■ **Work to be completed**: What lines below include the string "levels"? Pick them out and copy them.

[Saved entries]
= = = = = = =

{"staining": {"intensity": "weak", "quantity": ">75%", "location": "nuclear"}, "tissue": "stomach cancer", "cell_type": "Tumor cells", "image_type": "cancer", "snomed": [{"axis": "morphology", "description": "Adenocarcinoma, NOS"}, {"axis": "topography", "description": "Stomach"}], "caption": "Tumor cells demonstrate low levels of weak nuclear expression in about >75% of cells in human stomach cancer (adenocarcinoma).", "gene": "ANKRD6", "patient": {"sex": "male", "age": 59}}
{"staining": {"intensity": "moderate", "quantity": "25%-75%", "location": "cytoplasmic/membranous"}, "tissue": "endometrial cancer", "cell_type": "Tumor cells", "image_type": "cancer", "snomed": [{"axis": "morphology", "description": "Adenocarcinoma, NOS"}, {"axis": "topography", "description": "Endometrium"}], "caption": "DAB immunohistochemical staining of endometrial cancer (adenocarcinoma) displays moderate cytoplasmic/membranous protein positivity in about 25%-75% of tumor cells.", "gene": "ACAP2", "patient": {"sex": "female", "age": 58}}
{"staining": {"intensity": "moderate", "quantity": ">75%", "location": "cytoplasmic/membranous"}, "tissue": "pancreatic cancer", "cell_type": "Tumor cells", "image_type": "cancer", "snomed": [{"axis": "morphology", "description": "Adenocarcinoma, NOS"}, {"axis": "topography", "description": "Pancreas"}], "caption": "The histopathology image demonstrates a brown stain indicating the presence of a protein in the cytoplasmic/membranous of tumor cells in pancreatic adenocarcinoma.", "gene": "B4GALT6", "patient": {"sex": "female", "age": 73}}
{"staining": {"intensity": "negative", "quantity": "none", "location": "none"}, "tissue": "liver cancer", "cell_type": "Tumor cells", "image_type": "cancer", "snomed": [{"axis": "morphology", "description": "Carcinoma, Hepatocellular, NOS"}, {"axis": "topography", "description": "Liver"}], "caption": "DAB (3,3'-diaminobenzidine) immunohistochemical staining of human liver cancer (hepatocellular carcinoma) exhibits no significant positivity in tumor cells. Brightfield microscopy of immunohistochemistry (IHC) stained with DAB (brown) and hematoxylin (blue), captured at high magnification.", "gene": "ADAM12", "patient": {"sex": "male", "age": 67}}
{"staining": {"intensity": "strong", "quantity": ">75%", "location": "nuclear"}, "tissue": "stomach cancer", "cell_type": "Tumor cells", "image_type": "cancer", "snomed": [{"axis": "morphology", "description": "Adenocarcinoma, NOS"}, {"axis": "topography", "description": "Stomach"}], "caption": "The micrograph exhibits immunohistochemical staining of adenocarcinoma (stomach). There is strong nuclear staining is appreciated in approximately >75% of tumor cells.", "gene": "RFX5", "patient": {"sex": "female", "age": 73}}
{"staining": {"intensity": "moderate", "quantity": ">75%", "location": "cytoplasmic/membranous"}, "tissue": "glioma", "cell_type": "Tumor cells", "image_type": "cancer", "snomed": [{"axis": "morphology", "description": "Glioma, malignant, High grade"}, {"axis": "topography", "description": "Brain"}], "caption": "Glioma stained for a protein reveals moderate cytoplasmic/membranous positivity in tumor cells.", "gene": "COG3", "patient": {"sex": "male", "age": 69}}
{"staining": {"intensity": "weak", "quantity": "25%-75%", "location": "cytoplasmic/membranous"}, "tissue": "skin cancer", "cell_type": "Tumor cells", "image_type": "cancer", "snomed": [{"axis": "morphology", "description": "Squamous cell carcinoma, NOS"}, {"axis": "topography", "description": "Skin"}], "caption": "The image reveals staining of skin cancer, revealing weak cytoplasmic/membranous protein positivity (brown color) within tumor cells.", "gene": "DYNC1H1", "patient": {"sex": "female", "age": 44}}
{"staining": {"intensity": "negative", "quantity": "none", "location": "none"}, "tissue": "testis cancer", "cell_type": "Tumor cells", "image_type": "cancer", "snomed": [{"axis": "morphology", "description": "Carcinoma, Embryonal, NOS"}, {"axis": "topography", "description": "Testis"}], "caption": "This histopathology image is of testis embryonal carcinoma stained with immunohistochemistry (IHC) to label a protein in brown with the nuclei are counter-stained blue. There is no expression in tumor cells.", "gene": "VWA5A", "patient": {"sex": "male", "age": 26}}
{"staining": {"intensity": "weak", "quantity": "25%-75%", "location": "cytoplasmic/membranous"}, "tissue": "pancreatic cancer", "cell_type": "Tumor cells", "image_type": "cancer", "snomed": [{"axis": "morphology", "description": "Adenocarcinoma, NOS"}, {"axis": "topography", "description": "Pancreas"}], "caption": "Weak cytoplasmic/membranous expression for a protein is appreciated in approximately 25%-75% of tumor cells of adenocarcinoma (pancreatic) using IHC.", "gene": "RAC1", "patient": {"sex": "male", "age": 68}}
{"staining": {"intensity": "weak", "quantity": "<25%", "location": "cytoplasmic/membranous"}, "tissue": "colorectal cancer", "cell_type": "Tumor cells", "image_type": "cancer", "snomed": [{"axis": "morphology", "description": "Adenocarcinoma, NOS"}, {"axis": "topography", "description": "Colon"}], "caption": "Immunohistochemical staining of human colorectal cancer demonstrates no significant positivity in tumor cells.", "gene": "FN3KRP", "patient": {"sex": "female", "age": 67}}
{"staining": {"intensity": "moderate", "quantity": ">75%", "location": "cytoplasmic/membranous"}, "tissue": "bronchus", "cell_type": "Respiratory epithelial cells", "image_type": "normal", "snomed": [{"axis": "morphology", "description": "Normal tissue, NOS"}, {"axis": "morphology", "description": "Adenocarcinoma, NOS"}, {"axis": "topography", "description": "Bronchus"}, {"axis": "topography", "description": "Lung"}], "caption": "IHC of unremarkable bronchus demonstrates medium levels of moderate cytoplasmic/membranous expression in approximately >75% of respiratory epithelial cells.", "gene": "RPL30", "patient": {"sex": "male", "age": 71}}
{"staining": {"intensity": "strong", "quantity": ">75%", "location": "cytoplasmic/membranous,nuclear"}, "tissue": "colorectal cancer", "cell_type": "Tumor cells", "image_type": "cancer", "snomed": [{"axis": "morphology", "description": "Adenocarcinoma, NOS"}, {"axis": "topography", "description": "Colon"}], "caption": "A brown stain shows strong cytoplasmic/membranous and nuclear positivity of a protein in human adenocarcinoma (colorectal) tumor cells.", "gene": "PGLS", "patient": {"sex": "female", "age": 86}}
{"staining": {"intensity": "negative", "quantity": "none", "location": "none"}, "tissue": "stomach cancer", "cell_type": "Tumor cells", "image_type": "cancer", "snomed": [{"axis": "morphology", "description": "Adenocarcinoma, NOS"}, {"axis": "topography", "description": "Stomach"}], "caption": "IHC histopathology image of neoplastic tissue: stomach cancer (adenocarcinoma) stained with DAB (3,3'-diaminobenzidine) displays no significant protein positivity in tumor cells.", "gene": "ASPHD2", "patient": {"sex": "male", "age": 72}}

= = = = = = =

■ **Answer space**:
{"staining": {"intensity": "weak", "quantity": ">75%", "location": "nuclear"}, "tissue": "stomach cancer", "cell_type": "Tumor cells", "image_type": "cancer", "snomed": [{"axis": "morphology", "description": "Adenocarcinoma, NOS"}, {"axis": "topography", "description": "Stomach"}], "caption": "Tumor cells demonstrate low levels of weak nuclear expression in about >75% of cells in human stomach cancer (adenocarcinoma).", "gene": "ANKRD6", "patient": {"sex": "male", "age": 59}}
{"staining": {"intensity": "moderate", "quantity": ">75%", "location": "cytoplasmic/membranous"}, "tissue": "bronchus", "cell_type": "Respiratory epithelial cells", "image_type": "normal", "snomed": [{"axis": "morphology", "description": "Normal tissue, NOS"}, {"axis": "morphology", "description": "Adenocarcinoma, NOS"}, {"axis": "topography", "description": "Bronchus"}, {"axis": "topography", "description": "Lung"}], "caption": "IHC of unremarkable bronchus demonstrates medium levels of moderate cytoplasmic/membranous expression in approximately >75% of respiratory epithelial cells.", "gene": "RPL30", "patient": {"sex": "male", "age": 71}}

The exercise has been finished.